Escandalosas cigarras
A maior parte da vida nas superquadras de Brasília, ao menos nesta época do ano, está concentrada no tronco das árvores. São as escandalosas cigarras, que aproveitam a época das chuvas para sair dos seus ovos, buscar alguém para acasalar e depois morrer. Neste intervalo promovem uma cantoria que alcança os 80 decibéis. É mais ou menos o volume do canto do sabiás nas madrugadas de São Paulo, com a diferença de que o canto das cigarras é bem menos agradável.
Há inclusive uma diferença no som das cigarras aqui de Brasília e aquelas outras que conheci em Santa Catarina. As de lá cantam num ritmo mais lento, como se tivessem se preparando para a última nota, essa sim bem mais estridente e prolongada, a tal ponto que se pensa realmente que estão se partindo ao meio e morrendo. As daqui cantam num martelar incessante e têm o fôlego de uma pessoa ansiosa. Para elas não existe grand finale. Eventualmente se escuta um som diferente, esse mais próximo de um silvo, com uma nota só, bem mais aguda, terrível de se ouvir. Brasília tem a sua disposição por alguns meses uma vuvuzela natural e incessante.
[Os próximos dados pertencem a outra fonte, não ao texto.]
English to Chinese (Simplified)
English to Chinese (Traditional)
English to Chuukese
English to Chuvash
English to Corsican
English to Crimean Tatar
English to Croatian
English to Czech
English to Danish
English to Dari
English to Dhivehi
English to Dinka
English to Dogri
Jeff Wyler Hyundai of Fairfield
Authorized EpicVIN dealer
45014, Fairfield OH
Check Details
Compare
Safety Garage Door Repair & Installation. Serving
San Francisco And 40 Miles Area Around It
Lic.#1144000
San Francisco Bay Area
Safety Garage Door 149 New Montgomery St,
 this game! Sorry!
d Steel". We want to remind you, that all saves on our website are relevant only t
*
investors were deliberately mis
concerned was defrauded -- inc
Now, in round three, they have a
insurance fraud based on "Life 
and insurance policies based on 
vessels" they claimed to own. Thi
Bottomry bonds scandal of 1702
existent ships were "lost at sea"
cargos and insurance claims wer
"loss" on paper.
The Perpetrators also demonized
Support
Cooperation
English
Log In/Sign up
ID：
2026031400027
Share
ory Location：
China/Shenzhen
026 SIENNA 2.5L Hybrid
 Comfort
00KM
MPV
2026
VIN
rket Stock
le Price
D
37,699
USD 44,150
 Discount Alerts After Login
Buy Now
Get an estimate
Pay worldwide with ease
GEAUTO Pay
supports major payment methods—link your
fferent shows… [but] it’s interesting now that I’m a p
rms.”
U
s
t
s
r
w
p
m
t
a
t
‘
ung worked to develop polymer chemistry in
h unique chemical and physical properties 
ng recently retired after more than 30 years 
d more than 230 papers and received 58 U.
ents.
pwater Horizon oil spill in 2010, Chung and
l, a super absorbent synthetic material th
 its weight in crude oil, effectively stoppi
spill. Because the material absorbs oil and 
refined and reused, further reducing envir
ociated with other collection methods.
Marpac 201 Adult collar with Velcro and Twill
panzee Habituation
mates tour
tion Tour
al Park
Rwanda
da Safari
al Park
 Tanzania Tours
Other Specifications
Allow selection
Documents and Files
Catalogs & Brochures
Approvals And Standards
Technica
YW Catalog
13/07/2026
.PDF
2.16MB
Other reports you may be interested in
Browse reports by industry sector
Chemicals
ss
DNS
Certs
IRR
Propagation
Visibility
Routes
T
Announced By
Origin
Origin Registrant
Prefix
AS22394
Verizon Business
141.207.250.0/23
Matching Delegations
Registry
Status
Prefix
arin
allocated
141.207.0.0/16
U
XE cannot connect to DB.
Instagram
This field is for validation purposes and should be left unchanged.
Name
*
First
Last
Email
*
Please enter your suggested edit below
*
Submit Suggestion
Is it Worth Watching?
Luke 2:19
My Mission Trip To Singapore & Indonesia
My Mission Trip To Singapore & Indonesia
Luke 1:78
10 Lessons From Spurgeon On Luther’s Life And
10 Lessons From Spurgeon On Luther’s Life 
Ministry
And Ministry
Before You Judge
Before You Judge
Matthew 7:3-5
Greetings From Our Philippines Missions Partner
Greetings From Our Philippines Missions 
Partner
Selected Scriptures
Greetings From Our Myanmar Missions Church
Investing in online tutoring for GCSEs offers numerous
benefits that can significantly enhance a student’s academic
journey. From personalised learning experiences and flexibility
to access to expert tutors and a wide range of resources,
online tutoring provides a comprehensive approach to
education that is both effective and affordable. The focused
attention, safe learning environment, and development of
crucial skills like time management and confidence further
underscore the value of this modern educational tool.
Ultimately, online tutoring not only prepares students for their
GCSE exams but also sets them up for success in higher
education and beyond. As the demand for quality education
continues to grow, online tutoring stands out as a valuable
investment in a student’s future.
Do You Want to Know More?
E pensar que essa gritaria toda é apenas para fazer sexo. É uma obsessão só comparável à dos brasilienses com o concurso público. Como sempre, é apenas o macho que faz estardalhaço, e aparentemente funciona, pois a tática tem sido repetida de geração em geração. Fala-se que existe inclusive superpopulação de cigarras na região do Plano Piloto, o que me faz pensar que pelo menos alguma forma de vida está aproveitando projetos paisagísticos como o de Burle Max.
Em algumas árvores é possível reparar nas cigarras que falharam, aquelas que não conseguiram completar o processo de saída da casca, não souberam como desdobrar completamente as suas asas para se libertar. Não voaram, não cantaram, não reproduziram – mas também não incomodaram ninguém. As outras se divertem acasalando, da mesma maneira que, no fundo, a formiga-homem gostaria de passar o dia.